** Information given follows **
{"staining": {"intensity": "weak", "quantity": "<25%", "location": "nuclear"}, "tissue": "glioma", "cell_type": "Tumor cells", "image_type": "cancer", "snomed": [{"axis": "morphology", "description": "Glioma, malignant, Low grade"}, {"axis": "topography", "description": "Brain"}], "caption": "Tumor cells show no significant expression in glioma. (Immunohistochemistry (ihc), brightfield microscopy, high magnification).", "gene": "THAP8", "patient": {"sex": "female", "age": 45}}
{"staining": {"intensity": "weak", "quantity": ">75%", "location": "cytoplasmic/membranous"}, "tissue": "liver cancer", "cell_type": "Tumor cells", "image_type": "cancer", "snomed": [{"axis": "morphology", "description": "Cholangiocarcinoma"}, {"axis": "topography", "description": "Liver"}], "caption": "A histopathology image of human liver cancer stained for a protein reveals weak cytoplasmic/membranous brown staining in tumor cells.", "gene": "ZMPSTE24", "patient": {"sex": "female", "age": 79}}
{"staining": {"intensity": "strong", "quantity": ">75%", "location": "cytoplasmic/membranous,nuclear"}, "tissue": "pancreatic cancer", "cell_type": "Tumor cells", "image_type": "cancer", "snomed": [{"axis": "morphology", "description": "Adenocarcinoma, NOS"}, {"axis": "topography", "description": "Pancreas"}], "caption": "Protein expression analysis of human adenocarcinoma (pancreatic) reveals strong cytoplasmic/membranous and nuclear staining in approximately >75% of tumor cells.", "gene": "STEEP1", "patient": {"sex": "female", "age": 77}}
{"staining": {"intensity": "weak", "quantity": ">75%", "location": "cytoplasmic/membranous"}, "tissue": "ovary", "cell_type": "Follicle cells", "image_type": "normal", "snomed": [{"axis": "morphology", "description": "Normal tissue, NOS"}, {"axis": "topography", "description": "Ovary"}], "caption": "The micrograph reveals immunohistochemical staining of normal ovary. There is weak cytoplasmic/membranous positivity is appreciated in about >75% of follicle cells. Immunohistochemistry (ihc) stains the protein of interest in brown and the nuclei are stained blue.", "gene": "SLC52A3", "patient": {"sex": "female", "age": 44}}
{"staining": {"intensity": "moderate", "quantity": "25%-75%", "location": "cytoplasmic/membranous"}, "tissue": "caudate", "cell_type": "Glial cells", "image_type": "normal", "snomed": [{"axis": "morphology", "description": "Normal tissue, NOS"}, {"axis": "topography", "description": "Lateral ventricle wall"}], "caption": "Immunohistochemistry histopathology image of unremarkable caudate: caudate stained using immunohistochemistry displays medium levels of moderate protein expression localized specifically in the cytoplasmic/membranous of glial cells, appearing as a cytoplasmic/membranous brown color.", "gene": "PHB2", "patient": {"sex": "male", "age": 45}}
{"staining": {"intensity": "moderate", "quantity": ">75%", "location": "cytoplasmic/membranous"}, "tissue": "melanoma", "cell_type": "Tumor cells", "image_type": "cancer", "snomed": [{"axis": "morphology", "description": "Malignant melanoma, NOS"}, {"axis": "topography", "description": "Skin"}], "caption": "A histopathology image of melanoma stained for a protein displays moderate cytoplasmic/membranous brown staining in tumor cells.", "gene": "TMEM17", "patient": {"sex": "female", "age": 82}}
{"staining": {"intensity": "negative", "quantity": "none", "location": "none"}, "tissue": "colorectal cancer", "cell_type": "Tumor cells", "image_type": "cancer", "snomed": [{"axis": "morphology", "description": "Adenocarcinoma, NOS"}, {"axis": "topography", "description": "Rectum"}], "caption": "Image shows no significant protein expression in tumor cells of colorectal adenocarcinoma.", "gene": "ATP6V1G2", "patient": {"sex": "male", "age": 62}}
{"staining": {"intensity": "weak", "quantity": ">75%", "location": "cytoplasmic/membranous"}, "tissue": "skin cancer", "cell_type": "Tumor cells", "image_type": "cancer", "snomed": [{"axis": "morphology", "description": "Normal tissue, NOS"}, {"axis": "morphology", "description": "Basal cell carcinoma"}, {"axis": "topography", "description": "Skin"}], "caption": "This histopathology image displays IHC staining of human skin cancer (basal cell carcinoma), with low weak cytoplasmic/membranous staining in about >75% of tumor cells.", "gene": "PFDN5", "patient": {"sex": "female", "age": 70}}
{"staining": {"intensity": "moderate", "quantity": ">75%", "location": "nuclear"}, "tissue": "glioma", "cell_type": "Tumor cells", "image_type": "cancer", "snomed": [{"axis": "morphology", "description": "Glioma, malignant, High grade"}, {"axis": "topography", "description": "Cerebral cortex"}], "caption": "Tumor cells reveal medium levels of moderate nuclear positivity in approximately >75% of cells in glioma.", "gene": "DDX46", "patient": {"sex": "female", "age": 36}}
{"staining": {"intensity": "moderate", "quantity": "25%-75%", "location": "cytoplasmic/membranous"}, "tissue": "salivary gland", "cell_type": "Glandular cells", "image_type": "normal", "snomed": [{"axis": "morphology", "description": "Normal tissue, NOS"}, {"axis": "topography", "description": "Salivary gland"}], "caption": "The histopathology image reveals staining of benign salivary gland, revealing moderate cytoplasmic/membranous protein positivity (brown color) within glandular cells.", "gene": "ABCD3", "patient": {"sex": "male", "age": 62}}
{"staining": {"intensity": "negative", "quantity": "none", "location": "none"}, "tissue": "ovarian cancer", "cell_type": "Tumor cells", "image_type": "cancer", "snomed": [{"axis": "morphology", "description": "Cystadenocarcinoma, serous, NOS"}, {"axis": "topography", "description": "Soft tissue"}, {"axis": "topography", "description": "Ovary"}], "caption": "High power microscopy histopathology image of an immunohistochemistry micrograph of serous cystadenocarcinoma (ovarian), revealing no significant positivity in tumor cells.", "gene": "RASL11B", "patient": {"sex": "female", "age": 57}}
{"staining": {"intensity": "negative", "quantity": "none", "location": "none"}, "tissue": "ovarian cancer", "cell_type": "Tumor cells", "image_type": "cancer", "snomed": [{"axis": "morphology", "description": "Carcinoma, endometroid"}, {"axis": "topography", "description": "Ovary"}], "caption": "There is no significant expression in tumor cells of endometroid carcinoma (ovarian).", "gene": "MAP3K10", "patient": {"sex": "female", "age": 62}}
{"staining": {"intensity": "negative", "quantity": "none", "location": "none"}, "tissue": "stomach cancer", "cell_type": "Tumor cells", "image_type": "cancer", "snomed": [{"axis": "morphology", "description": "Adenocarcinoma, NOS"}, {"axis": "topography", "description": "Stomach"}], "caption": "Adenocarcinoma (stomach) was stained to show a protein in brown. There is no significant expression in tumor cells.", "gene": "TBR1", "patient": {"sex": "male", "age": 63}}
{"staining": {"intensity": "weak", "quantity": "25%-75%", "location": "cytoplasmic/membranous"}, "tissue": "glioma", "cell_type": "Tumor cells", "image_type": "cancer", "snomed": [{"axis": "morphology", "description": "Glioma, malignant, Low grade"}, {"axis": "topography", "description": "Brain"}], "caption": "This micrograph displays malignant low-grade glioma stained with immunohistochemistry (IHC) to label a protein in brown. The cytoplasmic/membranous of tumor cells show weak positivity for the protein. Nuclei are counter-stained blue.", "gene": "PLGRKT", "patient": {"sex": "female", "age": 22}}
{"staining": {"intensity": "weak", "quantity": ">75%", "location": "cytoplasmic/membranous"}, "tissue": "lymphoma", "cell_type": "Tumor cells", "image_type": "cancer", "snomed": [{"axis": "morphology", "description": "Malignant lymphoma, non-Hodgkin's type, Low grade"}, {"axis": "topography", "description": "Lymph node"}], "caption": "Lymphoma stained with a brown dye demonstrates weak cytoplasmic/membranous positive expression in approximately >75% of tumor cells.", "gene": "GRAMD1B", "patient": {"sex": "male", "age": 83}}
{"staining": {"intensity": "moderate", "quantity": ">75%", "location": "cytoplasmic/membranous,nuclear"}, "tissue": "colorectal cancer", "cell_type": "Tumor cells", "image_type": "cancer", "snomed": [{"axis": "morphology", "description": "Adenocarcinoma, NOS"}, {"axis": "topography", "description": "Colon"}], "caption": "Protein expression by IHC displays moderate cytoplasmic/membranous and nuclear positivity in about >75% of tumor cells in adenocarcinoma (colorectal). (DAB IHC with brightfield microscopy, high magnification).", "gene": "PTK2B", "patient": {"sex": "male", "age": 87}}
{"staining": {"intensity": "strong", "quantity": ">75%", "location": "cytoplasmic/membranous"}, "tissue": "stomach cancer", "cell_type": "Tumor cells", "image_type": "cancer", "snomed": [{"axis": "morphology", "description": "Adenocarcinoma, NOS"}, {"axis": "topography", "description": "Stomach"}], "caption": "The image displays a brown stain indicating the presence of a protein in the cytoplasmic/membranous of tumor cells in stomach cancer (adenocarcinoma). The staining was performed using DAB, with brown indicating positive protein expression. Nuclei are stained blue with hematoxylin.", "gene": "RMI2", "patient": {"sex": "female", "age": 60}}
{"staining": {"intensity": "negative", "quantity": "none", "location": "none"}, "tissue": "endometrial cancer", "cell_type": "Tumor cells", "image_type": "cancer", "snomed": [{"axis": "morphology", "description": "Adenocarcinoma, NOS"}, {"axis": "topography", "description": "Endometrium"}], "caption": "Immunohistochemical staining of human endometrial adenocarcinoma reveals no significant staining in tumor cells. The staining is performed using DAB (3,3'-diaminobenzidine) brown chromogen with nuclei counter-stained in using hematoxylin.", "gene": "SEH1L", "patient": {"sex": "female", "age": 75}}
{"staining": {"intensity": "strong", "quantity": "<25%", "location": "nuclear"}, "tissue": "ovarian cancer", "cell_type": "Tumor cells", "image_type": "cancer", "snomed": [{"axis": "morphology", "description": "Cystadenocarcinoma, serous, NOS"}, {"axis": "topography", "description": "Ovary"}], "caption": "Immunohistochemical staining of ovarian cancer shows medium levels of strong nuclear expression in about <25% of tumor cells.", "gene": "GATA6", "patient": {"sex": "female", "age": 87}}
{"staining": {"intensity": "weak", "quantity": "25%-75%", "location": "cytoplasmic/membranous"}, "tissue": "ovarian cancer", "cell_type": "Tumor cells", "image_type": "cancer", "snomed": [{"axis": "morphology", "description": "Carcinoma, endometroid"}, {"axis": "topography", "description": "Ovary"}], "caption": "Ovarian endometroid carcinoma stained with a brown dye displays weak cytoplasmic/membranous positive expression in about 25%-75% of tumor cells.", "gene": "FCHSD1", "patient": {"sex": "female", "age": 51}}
** End of Information given **
- Work order: Which lines above hold the word "This"? Copy each of them.

- Response area:
{"staining": {"intensity": "weak", "quantity": ">75%", "location": "cytoplasmic/membranous"}, "tissue": "skin cancer", "cell_type": "Tumor cells", "image_type": "cancer", "snomed": [{"axis": "morphology", "description": "Normal tissue, NOS"}, {"axis": "morphology", "description": "Basal cell carcinoma"}, {"axis": "topography", "description": "Skin"}], "caption": "This histopathology image displays IHC staining of human skin cancer (basal cell carcinoma), with low weak cytoplasmic/membranous staining in about >75% of tumor cells.", "gene": "PFDN5", "patient": {"sex": "female", "age": 70}}
{"staining": {"intensity": "weak", "quantity": "25%-75%", "location": "cytoplasmic/membranous"}, "tissue": "glioma", "cell_type": "Tumor cells", "image_type": "cancer", "snomed": [{"axis": "morphology", "description": "Glioma, malignant, Low grade"}, {"axis": "topography", "description": "Brain"}], "caption": "This micrograph displays malignant low-grade glioma stained with immunohistochemistry (IHC) to label a protein in brown. The cytoplasmic/membranous of tumor cells show weak positivity for the protein. Nuclei are counter-stained blue.", "gene": "PLGRKT", "patient": {"sex": "female", "age": 22}}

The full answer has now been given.